Yes, as long as you personally participate more than any other individual (including the co-host) and you log 100+ hours. The test is about YOUR hours, not total hours. If your co-host handles cleaning and check-ins (200 hours) but you handle pricing, guest screening, marketing, maintenance decisions, and financials (250 hours), you qualify. Document everything.
Does the QBI deduction apply to STR income?
It can, but it depends on the facts. If you have 250+ hours of rental services per year and the rental rises to the level of a trade or business, it qualifies under the safe harbor in Rev. Proc. 2019-38. The rental must be a separate activity from your consulting, which it naturally is. The QBI deduction is 20% of qualified business income, subject to W-2/UBIA limitations at higher income levels.
Why S-Corp instead of LLC for the consulting income?
An S-Corp allows you to split income between salary (subject to SE tax) and distributions (not subject to SE tax). On $1M of 1099 income, paying yourself a reasonable $250K salary and taking $750K as distributions saves ~$18K in Medicare and Additional Medicare taxes. An LLC taxed as a sole proprietorship would pay SE tax on the entire $1M of net earnings.

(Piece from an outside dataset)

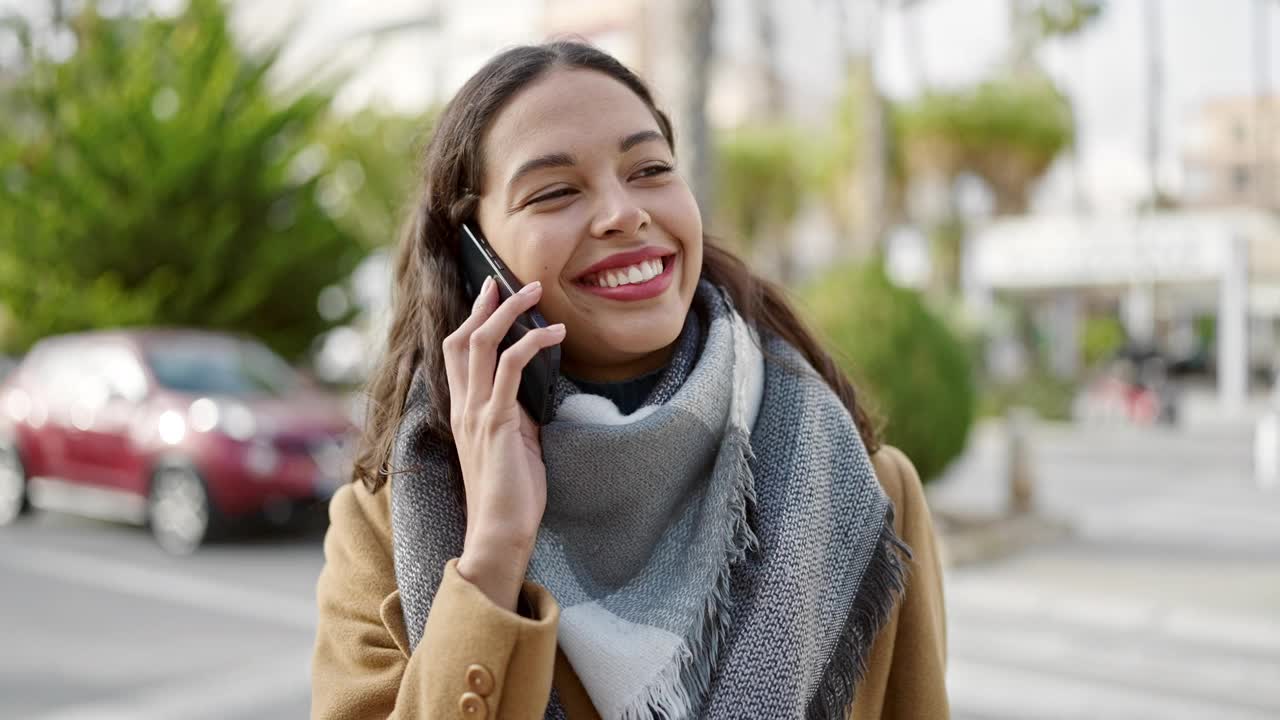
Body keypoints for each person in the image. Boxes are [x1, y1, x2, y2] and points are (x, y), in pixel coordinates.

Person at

What if I earn over the QBI phase-out threshold?
For 2026, the QBI deduction phases out for specified service trades or businesses (consulting, law, medicine, etc.) between $364,200-$464,200 for MFJ filers. However, the STR rental is a separate qualified business, not a specified service business, so its QBI deduction is NOT subject to the SSTB phase-out. The W-2/UBIA limitations may apply instead, but with a $1.5M property the UBIA basis typically provides ample headroom.